我正在尝试创建一个函数,它检查一个数字是否重复2次和3次,当它执行时它将返回0(未检测到重复)或1(输入的两个参数都重复)。但是由于某些原因,即使没有重复,1总是打印。有没有更简单的方法来执行此操作或修复我的代码?也忽略打印('t'),打印(“w”)和打印(“x”)。这些只是一种检查发生情况的方法。
def triple_double(num1, num2):
num1 = str(num1)
num2 = str(num2)
if ('111') or ('222') or ('333') or ('444') or ('555') or ('666') or ('777') or ('888') or ('999') in num1:
if ('11') or ('22') or ('33') or ('44') or ('55') or ('66') or ('77') or ('88') or ('99') in num2:
print('t')
print(1)
else:
print("w")
print(0)
else:
print("x")
print(0)
triple_double(0, 0)
答案 0 :(得分:0)
我只是翻转它并测试数字的任何字符串表示是否在包含您的三重和双精度的列表中。
from itertools import repeat
def triple_double(num1, num2):
# create triple and double lists
triples = [''.join(repeat(str(i), 3)) for i in list(range(1, 10))]
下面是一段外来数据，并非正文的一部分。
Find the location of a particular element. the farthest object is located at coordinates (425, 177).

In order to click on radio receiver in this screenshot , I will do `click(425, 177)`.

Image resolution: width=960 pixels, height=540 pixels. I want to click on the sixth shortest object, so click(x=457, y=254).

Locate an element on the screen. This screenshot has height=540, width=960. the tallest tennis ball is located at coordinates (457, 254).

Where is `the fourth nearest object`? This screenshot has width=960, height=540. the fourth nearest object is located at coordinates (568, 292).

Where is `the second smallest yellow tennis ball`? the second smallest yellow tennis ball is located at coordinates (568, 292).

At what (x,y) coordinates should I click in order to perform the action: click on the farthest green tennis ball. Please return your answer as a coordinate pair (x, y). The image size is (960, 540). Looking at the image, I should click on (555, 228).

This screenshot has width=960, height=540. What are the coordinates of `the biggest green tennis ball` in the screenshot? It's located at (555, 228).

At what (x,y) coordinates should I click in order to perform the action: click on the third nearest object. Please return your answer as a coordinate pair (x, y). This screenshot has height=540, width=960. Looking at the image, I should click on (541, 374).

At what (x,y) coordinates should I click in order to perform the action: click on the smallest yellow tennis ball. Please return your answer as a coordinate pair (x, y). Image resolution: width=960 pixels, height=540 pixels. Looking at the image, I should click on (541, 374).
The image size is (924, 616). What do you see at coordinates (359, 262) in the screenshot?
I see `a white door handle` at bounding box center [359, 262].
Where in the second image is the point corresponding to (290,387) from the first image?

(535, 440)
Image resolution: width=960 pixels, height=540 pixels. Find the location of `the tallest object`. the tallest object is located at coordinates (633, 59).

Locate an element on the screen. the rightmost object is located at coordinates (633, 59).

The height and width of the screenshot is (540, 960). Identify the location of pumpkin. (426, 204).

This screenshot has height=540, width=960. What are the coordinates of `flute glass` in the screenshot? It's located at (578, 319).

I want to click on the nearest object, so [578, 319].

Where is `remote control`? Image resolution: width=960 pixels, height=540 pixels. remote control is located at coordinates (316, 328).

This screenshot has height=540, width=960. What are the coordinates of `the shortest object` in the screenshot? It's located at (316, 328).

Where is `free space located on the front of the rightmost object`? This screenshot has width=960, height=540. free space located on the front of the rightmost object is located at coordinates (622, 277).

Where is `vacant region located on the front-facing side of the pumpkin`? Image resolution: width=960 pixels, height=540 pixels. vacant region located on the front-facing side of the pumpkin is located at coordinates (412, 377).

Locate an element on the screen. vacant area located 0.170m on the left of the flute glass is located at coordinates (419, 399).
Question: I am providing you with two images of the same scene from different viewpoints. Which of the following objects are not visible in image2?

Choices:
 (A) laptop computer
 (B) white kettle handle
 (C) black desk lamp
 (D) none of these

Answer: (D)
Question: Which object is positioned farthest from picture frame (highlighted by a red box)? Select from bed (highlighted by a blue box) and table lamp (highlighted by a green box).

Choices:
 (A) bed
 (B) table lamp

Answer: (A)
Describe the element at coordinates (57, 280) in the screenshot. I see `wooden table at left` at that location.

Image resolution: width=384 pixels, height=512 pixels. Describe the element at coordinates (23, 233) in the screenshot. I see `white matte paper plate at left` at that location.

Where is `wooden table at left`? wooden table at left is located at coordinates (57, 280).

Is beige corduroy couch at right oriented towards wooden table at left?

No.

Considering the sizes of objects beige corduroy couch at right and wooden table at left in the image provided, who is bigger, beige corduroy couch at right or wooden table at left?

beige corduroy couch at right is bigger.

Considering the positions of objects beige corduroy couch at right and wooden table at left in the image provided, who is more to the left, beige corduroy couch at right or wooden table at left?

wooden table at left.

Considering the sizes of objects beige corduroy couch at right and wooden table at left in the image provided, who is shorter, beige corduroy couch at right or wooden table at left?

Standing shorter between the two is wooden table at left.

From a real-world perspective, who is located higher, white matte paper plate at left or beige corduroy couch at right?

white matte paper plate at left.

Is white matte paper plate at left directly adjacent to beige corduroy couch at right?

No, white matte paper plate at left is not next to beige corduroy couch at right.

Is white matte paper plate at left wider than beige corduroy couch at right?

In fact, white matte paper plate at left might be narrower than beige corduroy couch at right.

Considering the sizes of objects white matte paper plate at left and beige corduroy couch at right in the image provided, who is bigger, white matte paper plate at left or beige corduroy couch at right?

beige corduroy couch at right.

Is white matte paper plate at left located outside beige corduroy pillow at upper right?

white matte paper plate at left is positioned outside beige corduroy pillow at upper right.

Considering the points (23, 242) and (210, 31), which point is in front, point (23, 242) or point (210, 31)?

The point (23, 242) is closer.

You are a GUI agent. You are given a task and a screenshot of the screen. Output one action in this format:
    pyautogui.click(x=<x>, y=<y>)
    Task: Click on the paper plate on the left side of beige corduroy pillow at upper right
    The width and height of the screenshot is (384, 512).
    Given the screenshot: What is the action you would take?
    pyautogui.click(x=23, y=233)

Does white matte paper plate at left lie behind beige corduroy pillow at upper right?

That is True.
doubles = [''.join(repeat(str(i), 2)) for i in list(range(1, 10))]
num1 = str(num1)
num2 = str(num2)
# test if num1 in triples
if num1 in triples:
# test in num2 in doubles
if num2 in doubles:
print('t')
print(1)
else:
print("w")
print(0)
else:
print("x")
print(0)
triple_double(0, 0) # x, 0
答案 1 :(得分:0)
应该是:
def triple_double(num1, num2):
num1 = str(num1)
num2 = str(num2)
if ('111') in num1 or ('222') in num1 or ('333') in num1 or ('444') in num1 or ('555') in num1 or ('666') in num1 or ('777') in num1 or ('888') in num1 or ('999') in num1:
if ('11') in num2 or ('22') in num2 or ('33') in num2 or ('44') in num2 or ('55') in num2 or ('66') in num2 or ('77') in num2 or ('88') in num2 or ('99') in num2:
print('t')
print(1)
else:
print("w")
print(0)
else:
print("x")
print(0)
triple_double(0, 0)
否则,if条件将始终评估为True。